Un largo y notorio suspiro se escapó de la boca del Emperador. A su corta edad, ya había aprendido a comprender lo que significaba ser hombre. Tanto sus padres como sus abuelos se lo habían enseñado. En verdad, más éstos últimos, pues de sus padres no recordaba un lienzo demasiado productivo.

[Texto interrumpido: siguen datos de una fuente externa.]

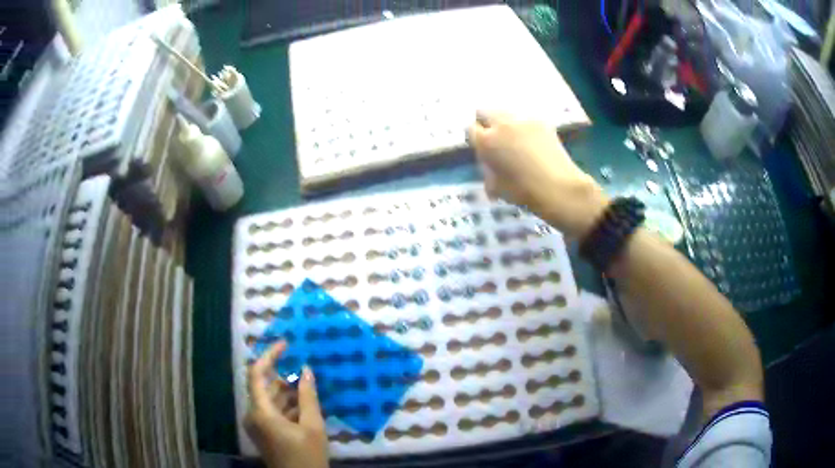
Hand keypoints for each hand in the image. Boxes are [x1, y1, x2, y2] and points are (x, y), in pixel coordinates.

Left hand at [245, 342, 328, 467]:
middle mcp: (253, 415)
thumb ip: (308, 396)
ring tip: (308, 383)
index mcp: (260, 412)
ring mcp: (258, 425)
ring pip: (270, 400)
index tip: (286, 344)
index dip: (270, 356)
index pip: (257, 374)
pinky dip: (288, 405)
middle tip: (304, 365)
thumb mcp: (312, 426)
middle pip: (264, 387)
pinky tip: (306, 403)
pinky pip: (273, 411)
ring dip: (288, 391)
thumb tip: (306, 370)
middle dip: (283, 376)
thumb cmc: (307, 456)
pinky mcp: (264, 432)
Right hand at [467, 111, 608, 238]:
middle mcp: (501, 125)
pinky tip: (533, 142)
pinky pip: (526, 119)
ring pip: (506, 113)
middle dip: (486, 122)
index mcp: (486, 142)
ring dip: (506, 123)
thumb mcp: (496, 187)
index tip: (482, 148)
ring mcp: (522, 120)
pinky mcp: (541, 122)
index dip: (475, 139)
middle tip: (494, 138)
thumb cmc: (523, 192)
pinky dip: (525, 127)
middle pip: (484, 111)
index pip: (470, 130)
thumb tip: (489, 165)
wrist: (558, 187)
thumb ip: (488, 171)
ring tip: (515, 139)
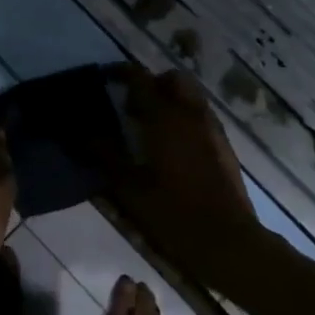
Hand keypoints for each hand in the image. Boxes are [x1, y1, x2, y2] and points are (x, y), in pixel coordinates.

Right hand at [111, 67, 266, 287]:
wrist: (229, 242)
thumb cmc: (175, 214)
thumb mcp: (130, 189)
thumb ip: (106, 156)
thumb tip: (84, 133)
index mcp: (165, 118)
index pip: (141, 78)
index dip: (120, 72)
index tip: (105, 77)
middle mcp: (191, 114)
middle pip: (173, 79)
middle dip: (152, 84)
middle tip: (132, 108)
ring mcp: (212, 129)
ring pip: (190, 96)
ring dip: (170, 100)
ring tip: (149, 129)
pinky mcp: (224, 146)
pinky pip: (201, 116)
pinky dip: (184, 118)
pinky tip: (171, 149)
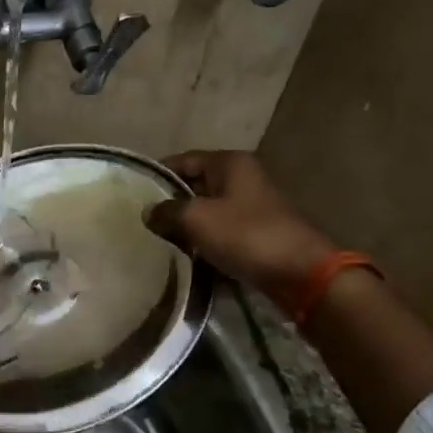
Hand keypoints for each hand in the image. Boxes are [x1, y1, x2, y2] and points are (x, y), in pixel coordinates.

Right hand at [145, 150, 336, 299]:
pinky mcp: (256, 232)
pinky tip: (185, 254)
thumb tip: (147, 211)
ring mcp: (252, 206)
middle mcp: (243, 178)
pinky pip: (220, 230)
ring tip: (157, 238)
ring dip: (186, 224)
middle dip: (170, 201)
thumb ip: (167, 211)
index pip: (183, 160)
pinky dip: (203, 240)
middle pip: (195, 184)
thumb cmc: (246, 235)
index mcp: (230, 163)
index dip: (157, 174)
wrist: (300, 273)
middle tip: (142, 219)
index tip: (133, 192)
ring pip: (207, 209)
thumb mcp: (197, 218)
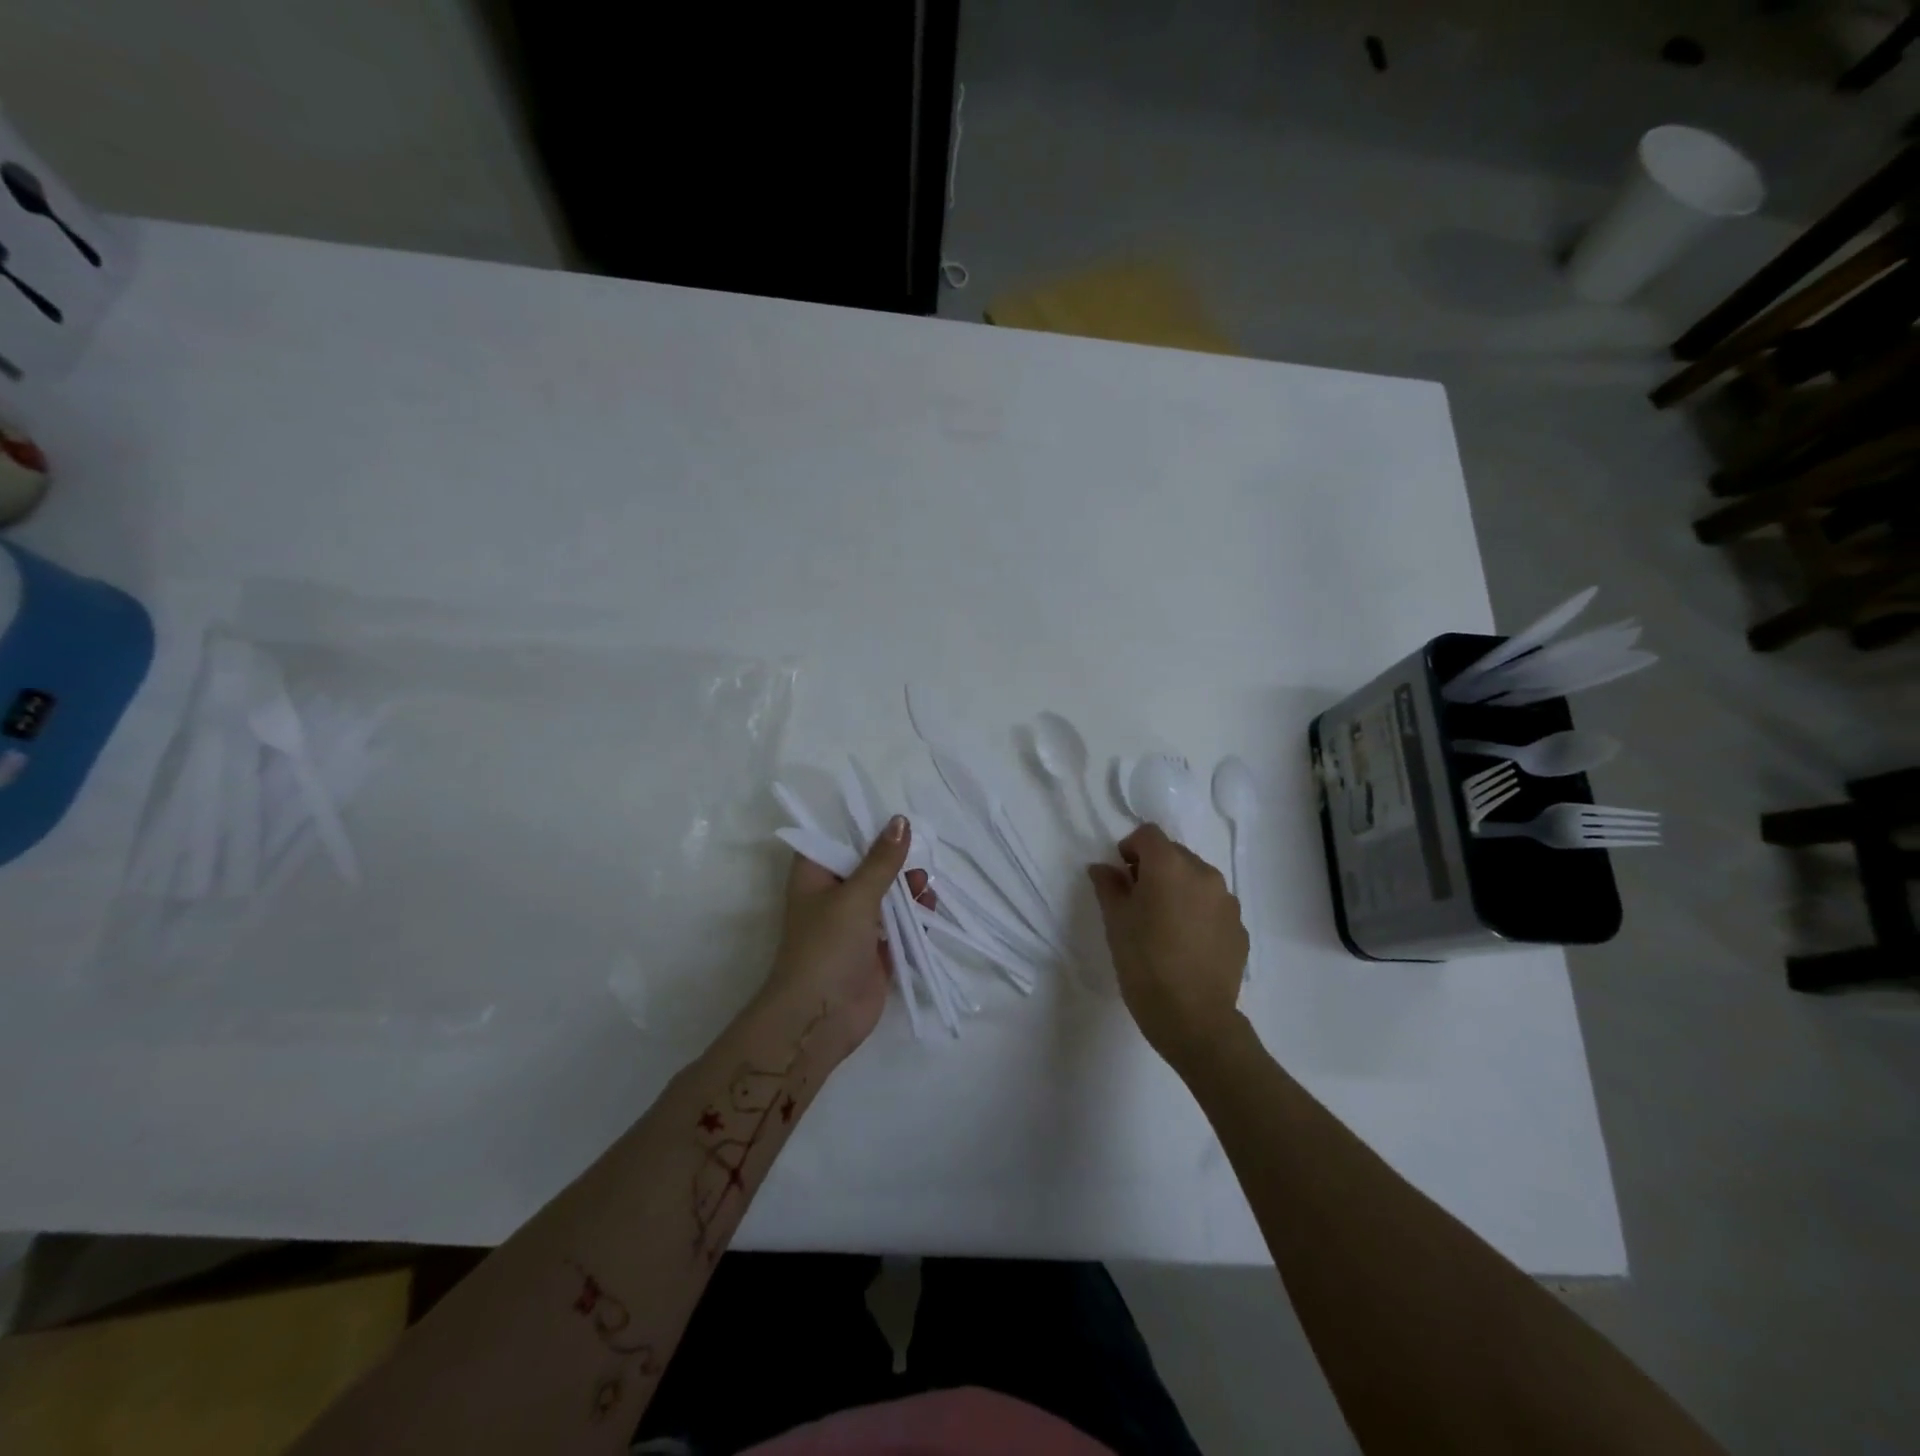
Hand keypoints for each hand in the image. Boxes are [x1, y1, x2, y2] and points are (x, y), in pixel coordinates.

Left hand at [761, 815, 927, 1060]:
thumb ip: (882, 860)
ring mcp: (854, 924)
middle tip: (917, 856)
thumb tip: (900, 821)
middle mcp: (833, 895)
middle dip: (894, 860)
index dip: (861, 826)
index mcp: (815, 875)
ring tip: (925, 885)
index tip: (893, 816)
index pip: (835, 837)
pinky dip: (914, 916)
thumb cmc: (827, 947)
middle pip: (867, 865)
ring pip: (886, 895)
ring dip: (907, 888)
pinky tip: (930, 909)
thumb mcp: (856, 896)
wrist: (820, 1018)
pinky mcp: (874, 949)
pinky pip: (898, 924)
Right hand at [1087, 824, 1247, 1071]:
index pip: (1148, 834)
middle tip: (1138, 901)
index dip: (1130, 848)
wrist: (1193, 1018)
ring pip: (1197, 880)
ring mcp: (1227, 901)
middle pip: (1174, 854)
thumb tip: (1103, 868)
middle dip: (1155, 868)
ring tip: (1164, 924)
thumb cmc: (1144, 964)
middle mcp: (1204, 874)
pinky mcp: (1240, 928)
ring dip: (1179, 889)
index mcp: (1170, 866)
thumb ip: (1109, 886)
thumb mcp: (1116, 922)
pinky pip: (1213, 906)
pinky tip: (1186, 944)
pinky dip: (1198, 912)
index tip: (1121, 875)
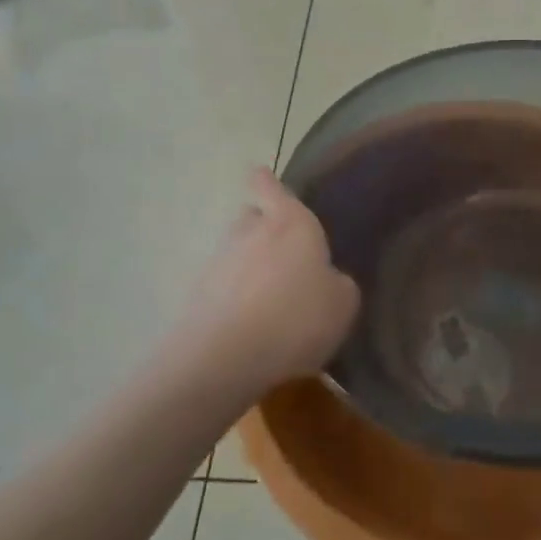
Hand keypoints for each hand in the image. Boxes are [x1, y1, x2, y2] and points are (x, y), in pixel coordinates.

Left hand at [177, 168, 359, 392]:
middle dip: (262, 228)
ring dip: (248, 266)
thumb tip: (327, 280)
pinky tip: (251, 325)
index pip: (269, 185)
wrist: (225, 358)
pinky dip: (234, 298)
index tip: (265, 181)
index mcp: (289, 221)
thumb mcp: (343, 303)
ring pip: (235, 252)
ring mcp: (218, 261)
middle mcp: (249, 231)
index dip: (267, 182)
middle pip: (251, 217)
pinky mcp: (197, 295)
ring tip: (269, 298)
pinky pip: (223, 287)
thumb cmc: (297, 317)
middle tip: (283, 253)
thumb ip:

Sus ojos se cerraron un par de segundos, segundos que parecieron horas, y finalmente ambos se abrieron de par en par acompañando a una suave sonrisa de tranquilidad. Increíble, pero parecía como si todos los presentes del Palacio hubiesen escuchado sus pensamientos y se honrasen por hacerle caso. El silencio se acomodó en la sala donde Carlos se encontraba y ayudó a su Musa a volver a la acción.
Su mano se movió con rapidez sobre el papel haciendo que una no muy agraciada caligrafía se tornase sobre éste. Catalina llevaba semanas sin obtener respuesta alguna por parte suya y podía decirse que era hora de complacerla. Sabía los problemas por los que estaba pasando, por la obsesión de su tía ante el deseo del Rey inglés hacia otra mujer. ¿Qué tenía que ver eso con Carlos?, bastante. La deshonra no era plato de buen gusto para Carlos, mucho más viniendo de un Rey parlanchín como lo era el de Inglaterra.
La mano del español se detuvo, la pluma cayó a un lado de la mesa y finalmente la carta se dobló perfectamente de un ángulo a otro de la misma. Completamente igualada por ambos lados. Una vez se hubo metida, con cuidado de no romperla, dentro del sobre, el sello de la casa real perteneciente a la española fue el encargado de decorar como punto y final aquel envío.
La dejó a un lado, expectante, a la misma que su cuerpo se levantaba de aquella silla de madera que tan poco cómoda le parecía. Debía cambiarla, lo sabía, pero casi siempre terminaba olvidándose de comentárselo a sus criados.
Finalmente y con el peso de una reunión junto a sus nobles a punto de comenzar, el español se movió con agilidad por su habitación y salió de él siendo ya acompañado por dos sirvientes que actuaban como escudo. El día acababa de empezar para el joven Emperador.